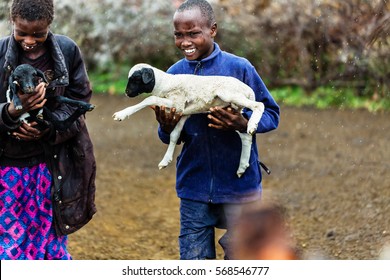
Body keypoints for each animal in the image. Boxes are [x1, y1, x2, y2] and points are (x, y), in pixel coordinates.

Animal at [112, 64, 266, 177]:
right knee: (245, 136)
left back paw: (253, 125)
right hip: (232, 111)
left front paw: (121, 114)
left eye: (136, 79)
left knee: (259, 105)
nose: (126, 92)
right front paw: (165, 161)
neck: (164, 83)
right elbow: (174, 135)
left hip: (230, 96)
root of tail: (249, 90)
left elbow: (149, 99)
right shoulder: (183, 113)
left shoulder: (177, 103)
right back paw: (242, 166)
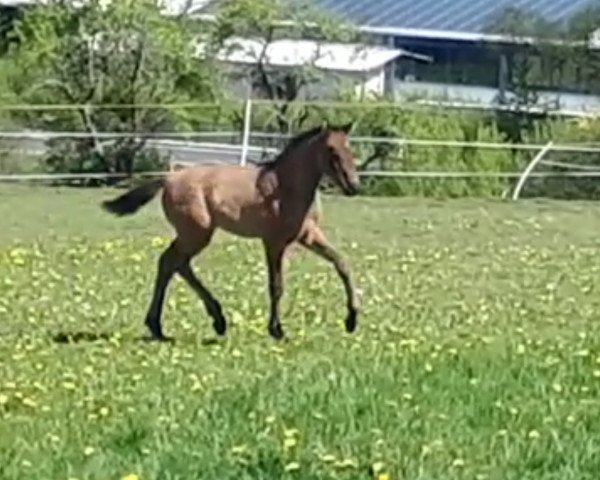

⁂

▶ Assignment: Tally the lines of the listing that include "right". Nothing but the resulting number should be returned.

▶ Your solution: 6